» EXERCISE DETAILS:
Reproduce the entries from the line containing "War die Anleitung korrekt?" through the end of the entries, inclusive, changing "Pfad" to "Weg" and leaving everything else unchanged.

» DATA LISTING:
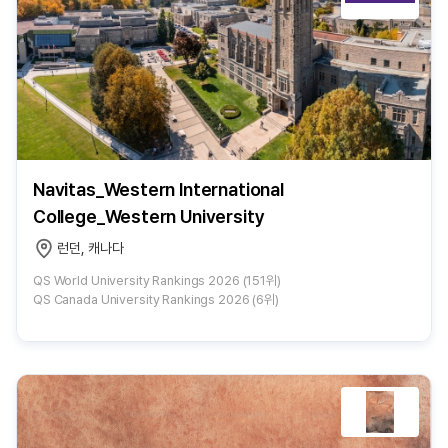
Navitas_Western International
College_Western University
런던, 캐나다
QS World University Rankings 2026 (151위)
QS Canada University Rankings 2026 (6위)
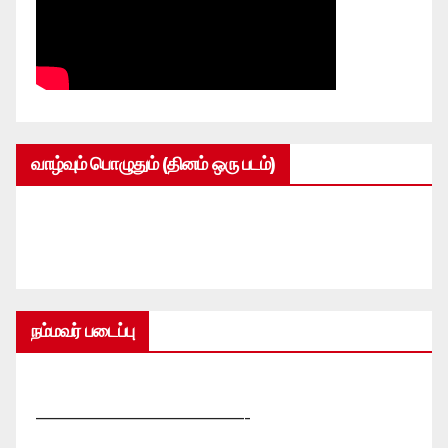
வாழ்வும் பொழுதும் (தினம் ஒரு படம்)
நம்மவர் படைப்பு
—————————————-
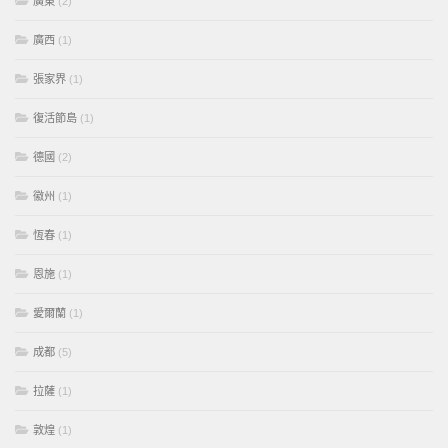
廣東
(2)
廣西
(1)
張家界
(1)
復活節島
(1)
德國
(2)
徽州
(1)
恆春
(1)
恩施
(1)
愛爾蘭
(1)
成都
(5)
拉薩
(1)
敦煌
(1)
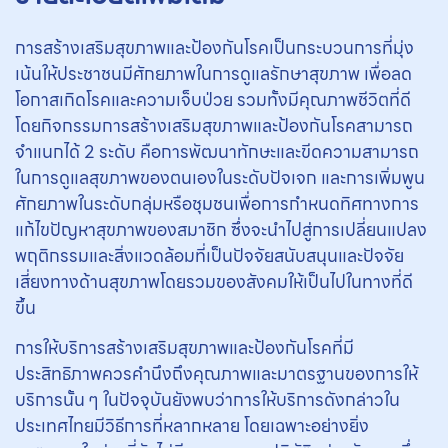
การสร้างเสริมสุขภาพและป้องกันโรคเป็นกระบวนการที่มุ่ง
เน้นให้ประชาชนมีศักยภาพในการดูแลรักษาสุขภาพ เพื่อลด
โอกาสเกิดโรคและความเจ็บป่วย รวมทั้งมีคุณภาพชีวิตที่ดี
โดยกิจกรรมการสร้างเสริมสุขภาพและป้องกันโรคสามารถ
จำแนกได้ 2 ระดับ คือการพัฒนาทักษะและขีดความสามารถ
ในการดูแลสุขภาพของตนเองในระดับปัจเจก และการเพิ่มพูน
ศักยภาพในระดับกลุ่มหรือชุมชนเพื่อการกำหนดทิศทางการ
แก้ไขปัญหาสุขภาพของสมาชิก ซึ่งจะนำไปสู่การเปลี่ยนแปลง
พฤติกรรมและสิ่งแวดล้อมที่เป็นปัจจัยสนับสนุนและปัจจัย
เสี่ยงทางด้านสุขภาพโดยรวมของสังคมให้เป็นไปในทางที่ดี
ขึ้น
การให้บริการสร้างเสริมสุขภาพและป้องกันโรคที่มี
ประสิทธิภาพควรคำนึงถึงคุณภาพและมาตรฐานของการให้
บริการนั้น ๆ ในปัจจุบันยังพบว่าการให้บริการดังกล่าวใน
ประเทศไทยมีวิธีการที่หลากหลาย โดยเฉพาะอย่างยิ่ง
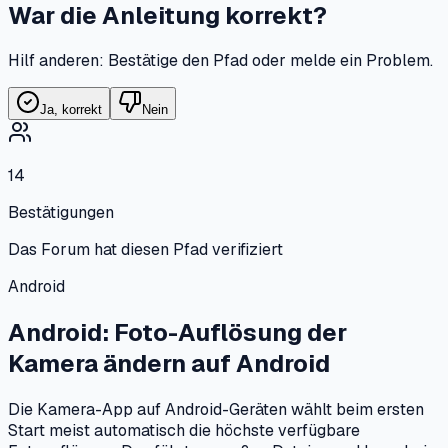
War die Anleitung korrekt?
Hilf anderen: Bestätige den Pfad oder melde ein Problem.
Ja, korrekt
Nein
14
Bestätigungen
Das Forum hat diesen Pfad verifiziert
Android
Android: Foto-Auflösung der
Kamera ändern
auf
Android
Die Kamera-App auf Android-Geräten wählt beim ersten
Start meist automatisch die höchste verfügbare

» YOUR SOLUTION:
War die Anleitung korrekt?
Hilf anderen: Bestätige den Weg oder melde ein Problem.
Ja, korrekt
Nein
14
Bestätigungen
Das Forum hat diesen Weg verifiziert
Android
Android: Foto-Auflösung der
Kamera ändern
auf
Android
Die Kamera-App auf Android-Geräten wählt beim ersten
Start meist automatisch die höchste verfügbare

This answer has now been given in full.